The rapid growth of a successful Thames River sculling club has spurred the long-awaited launch of a study aimed at fixing traffic problems on riverside pathways.

After years of lobbying, Dukes Meadows Trust has succeeded in getting a transport and access study of the public park in Chiswick Riverside.

A fortnight ago, a bid by Tideway Scullers to erect a much-needed second boathouse was put on hold by Chiswick area planning committee after members realised access issues needed to be resolved first.

Tideway Scullers, Britain's leading sculling club, needs the new building because the club's existing boathouse is simply not big enough and a number of boats are currently stacked under Chiswick Bridge.

Congestion causes frustration for pedestrians and cyclists using the park's riverside paths and parking is also a problem.

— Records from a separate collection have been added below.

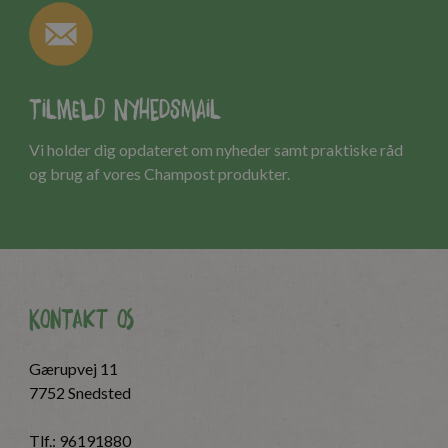
Tilmeld nyhedsmail
Vi holder dig opdateret om nyheder samt praktiske råd
og brug af vores Champost produkter.
Kontakt os
Gærupvej 11
7752 Snedsted
Tlf.:
96191880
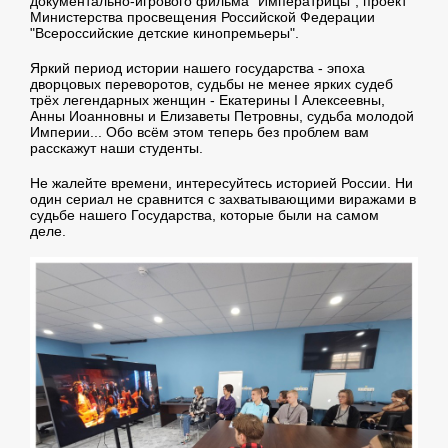
документально-игрового фильма "Императрицы", проект
Министерства просвещения Российской Федерации
"Всероссийские детские кинопремьеры".
Яркий период истории нашего государства - эпоха
дворцовых переворотов, судьбы не менее ярких судеб
трёх легендарных женщин - Екатерины I Алексеевны,
Анны Иоанновны и Елизаветы Петровны, судьба молодой
Империи... Обо всём этом теперь без проблем вам
расскажут наши студенты.
Не жалейте времени, интересуйтесь историей России. Ни
один сериал не сравнится с захватывающими виражами в
судьбе нашего Государства, которые были на самом
деле.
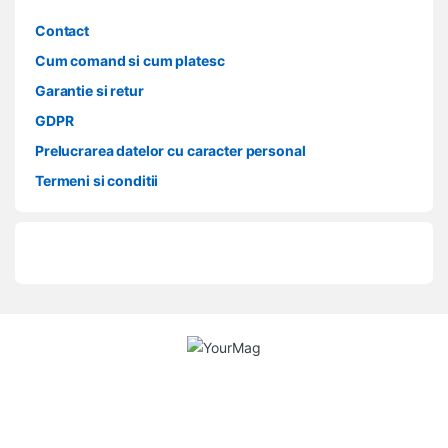
Contact
Cum comand si cum platesc
Garantie si retur
GDPR
Prelucrarea datelor cu caracter personal
Termeni si conditii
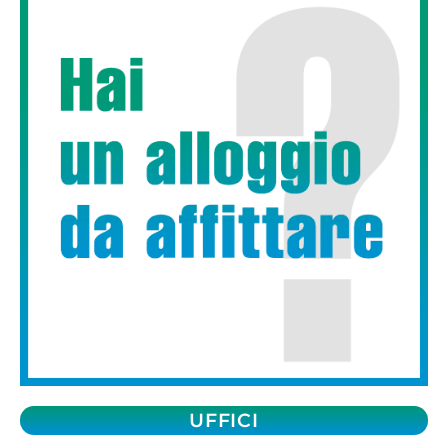
UFFICI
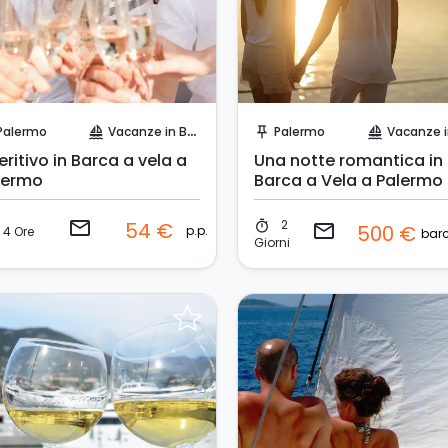
Invia una richiesta!
Invia una richiesta!
Palermo
Vacanze in Barca
Palermo
Vacanze in B
sailing
push_pin
sailing
ritivo in Barca a vela a
Una notte romantica in
lermo
Barca a Vela a Palermo
email
2
54 €
timer
email
500 €
p.p.
4 Ore
Giorni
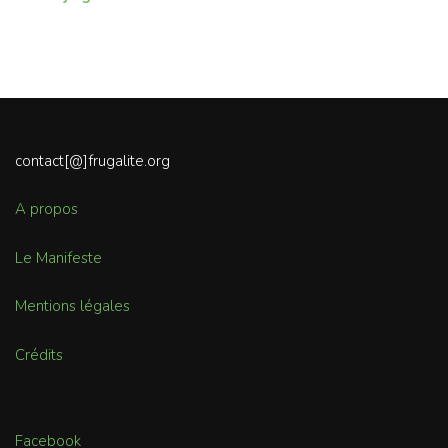
contact[@]frugalite.org
A propos
Le Manifeste
Mentions légales
Crédits
Facebook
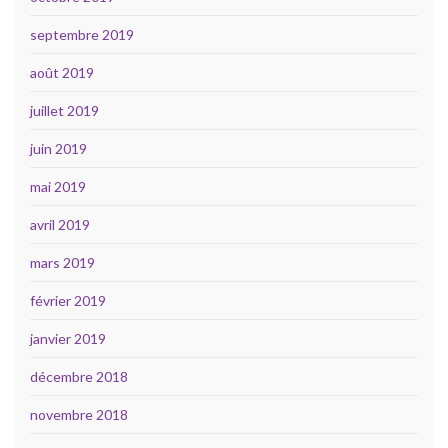
septembre 2019
août 2019
juillet 2019
juin 2019
mai 2019
avril 2019
mars 2019
février 2019
janvier 2019
décembre 2018
novembre 2018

Paul Davis, a trustee of Dukes Meadows Trust, said the access study is needed so improvements can be made to the layout of the park which is heavily used by sport and leisure groups and the public.

He said: "Tideway Scullers, albeit unwittingly, causes access problems for other users of the meadows, particularly on the section of Thames path that runs near the boat house.

"The cars and trailers that are frequently parked across the recently laid path make it difficult to use and impossible for anyone in a mobility scooter."

Dukes Meadows was established as a park nearly 90 years ago. In spite of rises in traffic over the decades, changes have never been made to the basic layout of roads and junctions.

The study will be carried out by consultants Peter Brett Associates. There will be a public consultation meeting on Wednesday, February 13, at 7pm at Dukes Meadows Community Centre (located at the far end of Alexandra Gardens).